National reports have indicated that the callers are now demanding money to be sent immediately in order to free a kidnapped relative. The callers are threatening physical harm to the relative if funds are not delivered. Victims are often ordered to stay on the phone until the ransom money is wired. The requested ransom payments range from $600 to more than $1,900 and are often sent to a third party. Some reports have stated that even after the payment was made, the scammers claim it wasn’t received and demanded additional funds.
It is important to talk to family members and older adults about imposter phone calls, how to recognize them, and what they should do if they receive one. Have a family password in place so when a family member receives a call they can ask for it. If the caller doesn't know the password they'll be able to identify that it's a scam. Make sure your password is not something readily available on social media or well known like middle names, street addresses, birthdays, etc. Make sure to change the password after a call has been received.
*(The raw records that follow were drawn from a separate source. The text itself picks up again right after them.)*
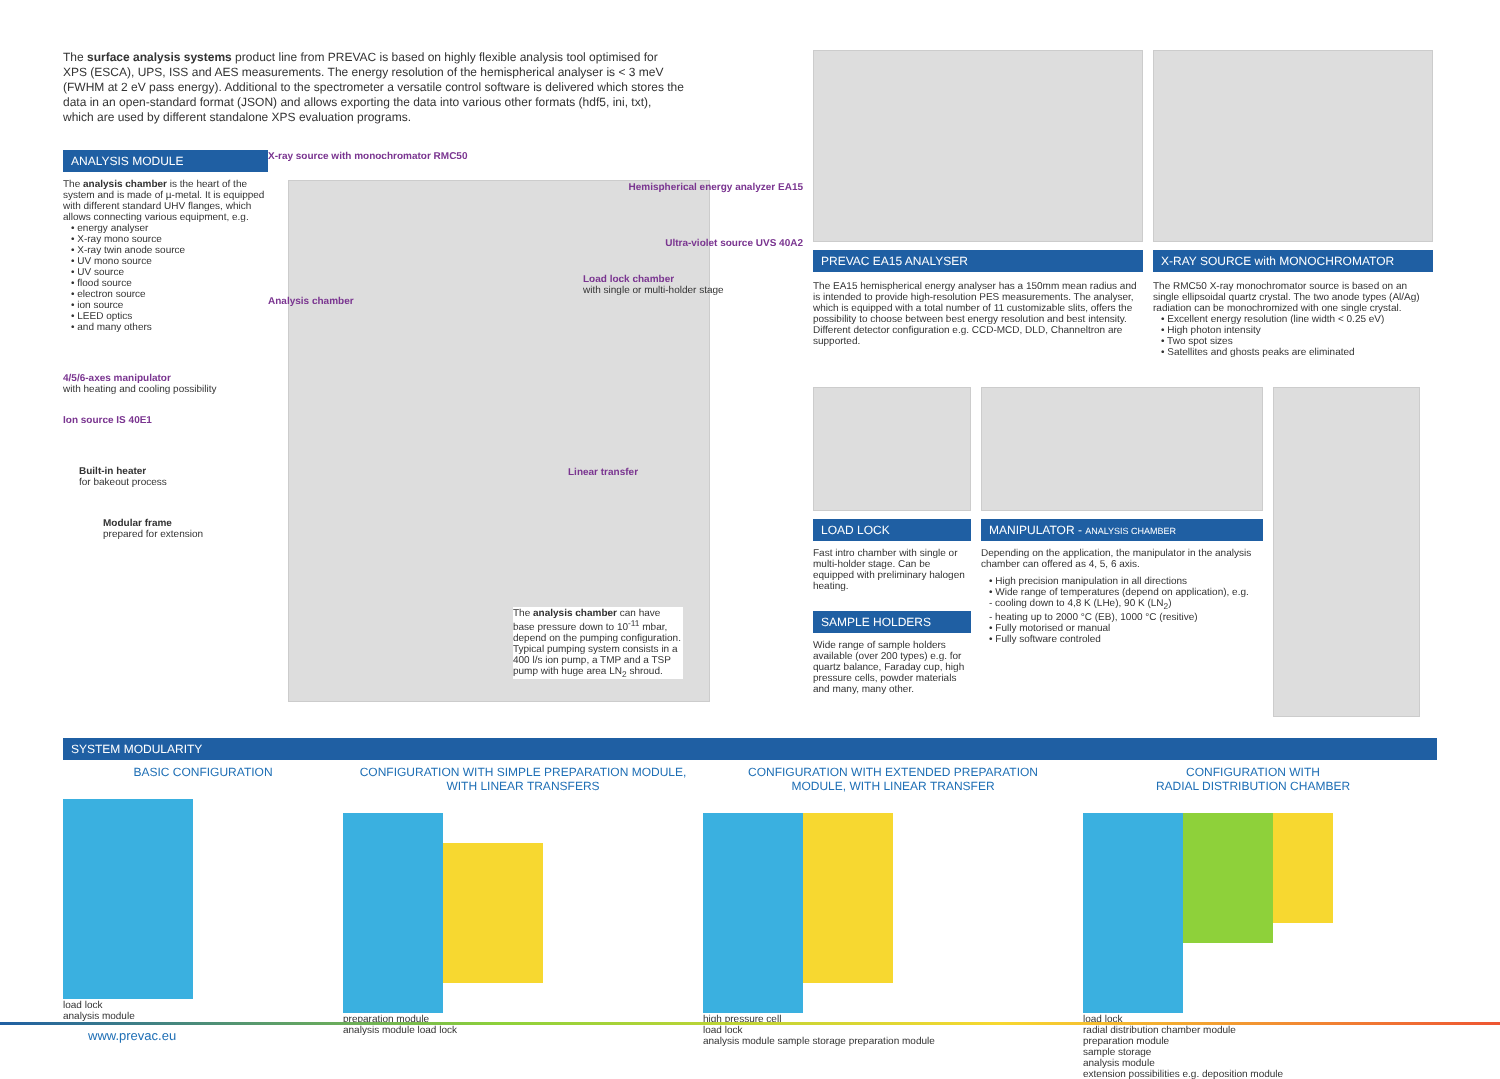The surface analysis systems product line from PREVAC is based on highly flexible analysis tool optimised for XPS (ESCA), UPS, ISS and AES measurements. The energy resolution of the hemispherical analyser is < 3 meV (FWHM at 2 eV pass energy). Additional to the spectrometer a versatile control software is delivered which stores the data in an open-standard format (JSON) and allows exporting the data into various other formats (hdf5, ini, txt), which are used by different standalone XPS evaluation programs.
ANALYSIS MODULE
The analysis chamber is the heart of the system and is made of µ-metal. It is equipped with different standard UHV flanges, which allows connecting various equipment, e.g.
• energy analyser
• X-ray mono source
• X-ray twin anode source
• UV mono source
• UV source
• flood source
• electron source
• ion source
• LEED optics
• and many others
4/5/6-axes manipulator
with heating and cooling possibility
Ion source IS 40E1
Built-in heater
for bakeout process
Modular frame
prepared for extension
X-ray source with monochromator RMC50
Hemispherical energy analyzer EA15
Ultra-violet source UVS 40A2
Load lock chamber
with single or multi-holder stage
Analysis chamber
Linear transfer
The analysis chamber can have base pressure down to 10<sup>-11</sup> mbar, depend on the pumping configuration.
Typical pumping system consists in a 400 l/s ion pump, a TMP and a TSP pump with huge area LN<sub>2</sub> shroud.
PREVAC EA15 ANALYSER
The EA15 hemispherical energy analyser has a 150mm mean radius and is intended to provide high-resolution PES measurements. The analyser, which is equipped with a total number of 11 customizable slits, offers the possibility to choose between best energy resolution and best intensity. Different detector configuration e.g. CCD-MCD, DLD, Channeltron are supported.
X-RAY SOURCE with MONOCHROMATOR
The RMC50 X-ray monochromator source is based on an single ellipsoidal quartz crystal. The two anode types (Al/Ag) radiation can be monochromized with one single crystal.
• Excellent energy resolution (line width < 0.25 eV)
• High photon intensity
• Two spot sizes
• Satellites and ghosts peaks are eliminated
LOAD LOCK
Fast intro chamber with single or multi-holder stage. Can be equipped with preliminary halogen heating.
SAMPLE HOLDERS
Wide range of sample holders available (over 200 types) e.g. for quartz balance, Faraday cup, high pressure cells, powder materials and many, many other.
MANIPULATOR - ANALYSIS CHAMBER
Depending on the application, the manipulator in the analysis chamber can offered as 4, 5, 6 axis.
• High precision manipulation in all directions
• Wide range of temperatures (depend on application), e.g.
- cooling down to 4,8 K (LHe), 90 K (LN<sub>2</sub>)
- heating up to 2000 °C (EB), 1000 °C (resitive)
• Fully motorised or manual
• Fully software controled
SYSTEM MODULARITY
BASIC CONFIGURATION
load lock
analysis module
CONFIGURATION WITH SIMPLE PREPARATION MODULE,
WITH LINEAR TRANSFERS
preparation module
analysis module load lock
CONFIGURATION WITH EXTENDED PREPARATION
MODULE, WITH LINEAR TRANSFER
high pressure cell
load lock
analysis module sample storage preparation module
CONFIGURATION WITH
RADIAL DISTRIBUTION CHAMBER
load lock
radial distribution chamber module
preparation module
sample storage
analysis module
extension possibilities e.g. deposition module
www.prevac.eu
What to do if you receive a telephone call that may be a family emergency kidnapping scam:
- Ask to speak with the relative directly, not only to ensure they’re alright but to make sure it’s them. Family passwords can be useful to identify the voice on the phone.
- If you’re not allowed to speak to the relative, ask the alleged ‘kidnapper’ to describe your relative. Remember, if your relative has a social media account, the caller may have an accurate description of them.
- If possible, try to use another phone or computer to reach your relative directly. If you’re able to reach your relative and can determine the call is a scam, hang up and file a fraud report it immediately.
If you believe your relative is the victim of a real kidnapping contact your local police, sheriff, or FBI office.
Family Emergency Kidnapping Scam Warning Signs:
- Call originates from an out-of-state or foreign area code and not from the relative’s phone.
- Alleged kidnappers try to keep you on the phone; real kidnappers usually hang up in order to prevent the call from being traced.
- Alleged kidnappers demand the ransom payment be sent by a wire transfer service such as Western Union or MoneyGram.